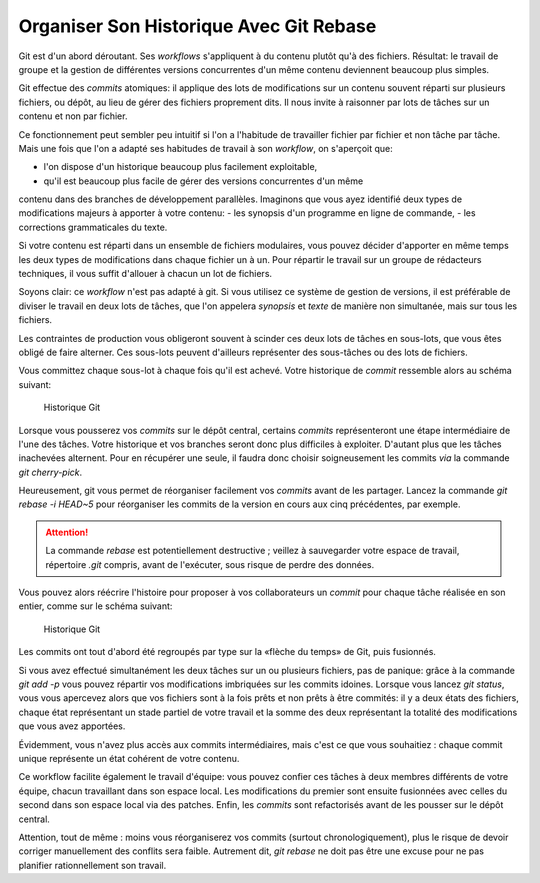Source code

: .. Copyright 2011-2014 Olivier Carrère
.. Cette œuvre est mise à disposition selon les termes de la licence Creative
.. Commons Attribution - Pas d'utilisation commerciale - Partage dans les mêmes
.. conditions 4.0 international.

.. review: text no, code no

.. _organiser-son-historique-avec-git-rebase:

Organiser Son Historique Avec Git Rebase
========================================

Git est d'un abord déroutant. Ses *workflows* s'appliquent à du contenu plutôt
qu'à des fichiers. Résultat: le travail de groupe et la gestion de différentes
versions concurrentes d'un même contenu deviennent beaucoup plus simples.

Git effectue des *commits* atomiques: il applique des lots de modifications sur
un contenu souvent réparti sur plusieurs fichiers, ou dépôt, au lieu de gérer
des fichiers proprement dits. Il nous invite à raisonner par lots de tâches sur
un contenu et non par fichier.

Ce fonctionnement peut sembler peu intuitif si l'on a l'habitude de travailler
fichier par fichier et non tâche par tâche. Mais une fois que l'on a adapté ses
habitudes de travail à son *workflow*, on s'aperçoit que:

- l'on dispose d'un historique beaucoup plus facilement exploitable,
- qu'il est beaucoup plus facile de gérer des versions concurrentes d'un même
contenu dans des branches de développement parallèles.  Imaginons que vous ayez
identifié deux types de modifications majeurs à apporter à votre contenu:
- les synopsis d'un programme en ligne de commande,
- les corrections grammaticales du texte.

Si votre contenu est réparti dans un ensemble de fichiers modulaires, vous
pouvez décider d'apporter en même temps les deux types de modifications dans
chaque fichier un à un. Pour répartir le travail sur un groupe de rédacteurs
techniques, il vous suffit d'allouer à chacun un lot de fichiers.

Soyons clair: ce *workflow* n'est pas adapté à git. Si vous utilisez ce système
de gestion de versions, il est préférable de diviser le travail en deux lots de
tâches, que l'on appelera *synopsis* et *texte* de manière non simultanée, mais
sur tous les fichiers.

Les contraintes de production vous obligeront souvent à scinder ces deux lots de
tâches en sous-lots, que vous êtes obligé de faire alterner. Ces sous-lots
peuvent d'ailleurs représenter des sous-tâches ou des lots de fichiers.

Vous committez chaque sous-lot à chaque fois qu'il est achevé. Votre historique
de *commit* ressemble alors au schéma suivant:

.. figure:: media/git-rebase-commits.png

   Historique Git

Lorsque vous pousserez vos *commits* sur le dépôt central, certains *commits*
représenteront une étape intermédiaire de l'une des tâches. Votre historique et
vos branches seront donc plus difficiles à exploiter. D'autant plus que les
tâches inachevées alternent. Pour en récupérer une seule, il faudra donc choisir
soigneusement les commits *via* la commande *git cherry-pick*.

Heureusement, git vous permet de réorganiser facilement vos *commits* avant de
les partager. Lancez la commande *git rebase -i HEAD~5* pour réorganiser les
commits de la version en cours aux cinq précédentes, par exemple.

.. attention::

   La commande *rebase* est potentiellement destructive ; veillez à sauvegarder
   votre espace de travail, répertoire *.git* compris, avant de l'exécuter, sous
   risque de perdre des données.

Vous pouvez alors réécrire l'histoire pour proposer à vos collaborateurs un
*commit* pour chaque tâche réalisée en son entier, comme sur le schéma suivant:

.. figure:: media/git-rebase-commits-2.png

   Historique Git

Les commits ont tout d'abord été regroupés par type sur la «flèche du temps»
de Git, puis fusionnés.

Si vous avez effectué simultanément les deux tâches sur un ou plusieurs
fichiers, pas de panique: grâce à la commande *git add -p* vous pouvez répartir
vos modifications imbriquées sur les commits idoines. Lorsque vous lancez *git
status*, vous vous apercevez alors que vos fichiers sont à la fois prêts et non
prêts à être commités: il y a deux états des fichiers, chaque état représentant
un stade partiel de votre travail et la somme des deux représentant la totalité
des modifications que vous avez apportées.

Évidemment, vous n'avez plus accès aux commits intermédiaires, mais c'est ce que
vous souhaitiez : chaque commit unique représente un état cohérent de votre
contenu.

Ce workflow facilite également le travail d'équipe: vous pouvez confier ces
tâches à deux membres différents de votre équipe, chacun travaillant dans son
espace local. Les modifications du premier sont ensuite fusionnées avec celles
du second dans son espace local via des patches. Enfin, les *commits* sont
refactorisés avant de les pousser sur le dépôt central.

Attention, tout de même : moins vous réorganiserez vos commits (surtout
chronologiquement), plus le risque de devoir corriger manuellement des conflits
sera faible. Autrement dit, *git rebase* ne doit pas être une excuse pour ne pas
planifier rationnellement son travail.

**What is needed:** Your task is to repeat the records exactly. Images do not belong in the copy.

**Reply to the exercise:**
Source code

: .. Copyright 2011-2014 Olivier Carrère
.. Cette œuvre est mise à disposition selon les termes de la licence Creative
.. Commons Attribution - Pas d'utilisation commerciale - Partage dans les mêmes
.. conditions 4.0 international.

.. review: text no, code no

.. _organiser-son-historique-avec-git-rebase:

Organiser Son Historique Avec Git Rebase
========================================

Git est d'un abord déroutant. Ses *workflows* s'appliquent à du contenu plutôt
qu'à des fichiers. Résultat: le travail de groupe et la gestion de différentes
versions concurrentes d'un même contenu deviennent beaucoup plus simples.

Git effectue des *commits* atomiques: il applique des lots de modifications sur
un contenu souvent réparti sur plusieurs fichiers, ou dépôt, au lieu de gérer
des fichiers proprement dits. Il nous invite à raisonner par lots de tâches sur
un contenu et non par fichier.

Ce fonctionnement peut sembler peu intuitif si l'on a l'habitude de travailler
fichier par fichier et non tâche par tâche. Mais une fois que l'on a adapté ses
habitudes de travail à son *workflow*, on s'aperçoit que:

- l'on dispose d'un historique beaucoup plus facilement exploitable,
- qu'il est beaucoup plus facile de gérer des versions concurrentes d'un même
contenu dans des branches de développement parallèles.  Imaginons que vous ayez
identifié deux types de modifications majeurs à apporter à votre contenu:
- les synopsis d'un programme en ligne de commande,
- les corrections grammaticales du texte.

Si votre contenu est réparti dans un ensemble de fichiers modulaires, vous
pouvez décider d'apporter en même temps les deux types de modifications dans
chaque fichier un à un. Pour répartir le travail sur un groupe de rédacteurs
techniques, il vous suffit d'allouer à chacun un lot de fichiers.

Soyons clair: ce *workflow* n'est pas adapté à git. Si vous utilisez ce système
de gestion de versions, il est préférable de diviser le travail en deux lots de
tâches, que l'on appelera *synopsis* et *texte* de manière non simultanée, mais
sur tous les fichiers.

Les contraintes de production vous obligeront souvent à scinder ces deux lots de
tâches en sous-lots, que vous êtes obligé de faire alterner. Ces sous-lots
peuvent d'ailleurs représenter des sous-tâches ou des lots de fichiers.

Vous committez chaque sous-lot à chaque fois qu'il est achevé. Votre historique
de *commit* ressemble alors au schéma suivant:

.. figure:: media/git-rebase-commits.png

   Historique Git

Lorsque vous pousserez vos *commits* sur le dépôt central, certains *commits*
représenteront une étape intermédiaire de l'une des tâches. Votre historique et
vos branches seront donc plus difficiles à exploiter. D'autant plus que les
tâches inachevées alternent. Pour en récupérer une seule, il faudra donc choisir
soigneusement les commits *via* la commande *git cherry-pick*.

Heureusement, git vous permet de réorganiser facilement vos *commits* avant de
les partager. Lancez la commande *git rebase -i HEAD~5* pour réorganiser les
commits de la version en cours aux cinq précédentes, par exemple.

.. attention::

   La commande *rebase* est potentiellement destructive ; veillez à sauvegarder
   votre espace de travail, répertoire *.git* compris, avant de l'exécuter, sous
   risque de perdre des données.

Vous pouvez alors réécrire l'histoire pour proposer à vos collaborateurs un
*commit* pour chaque tâche réalisée en son entier, comme sur le schéma suivant:

.. figure:: media/git-rebase-commits-2.png

   Historique Git

Les commits ont tout d'abord été regroupés par type sur la «flèche du temps»
de Git, puis fusionnés.

Si vous avez effectué simultanément les deux tâches sur un ou plusieurs
fichiers, pas de panique: grâce à la commande *git add -p* vous pouvez répartir
vos modifications imbriquées sur les commits idoines. Lorsque vous lancez *git
status*, vous vous apercevez alors que vos fichiers sont à la fois prêts et non
prêts à être commités: il y a deux états des fichiers, chaque état représentant
un stade partiel de votre travail et la somme des deux représentant la totalité
des modifications que vous avez apportées.

Évidemment, vous n'avez plus accès aux commits intermédiaires, mais c'est ce que
vous souhaitiez : chaque commit unique représente un état cohérent de votre
contenu.

Ce workflow facilite également le travail d'équipe: vous pouvez confier ces
tâches à deux membres différents de votre équipe, chacun travaillant dans son
espace local. Les modifications du premier sont ensuite fusionnées avec celles
du second dans son espace local via des patches. Enfin, les *commits* sont
refactorisés avant de les pousser sur le dépôt central.

Attention, tout de même : moins vous réorganiserez vos commits (surtout
chronologiquement), plus le risque de devoir corriger manuellement des conflits
sera faible. Autrement dit, *git rebase* ne doit pas être une excuse pour ne pas
planifier rationnellement son travail.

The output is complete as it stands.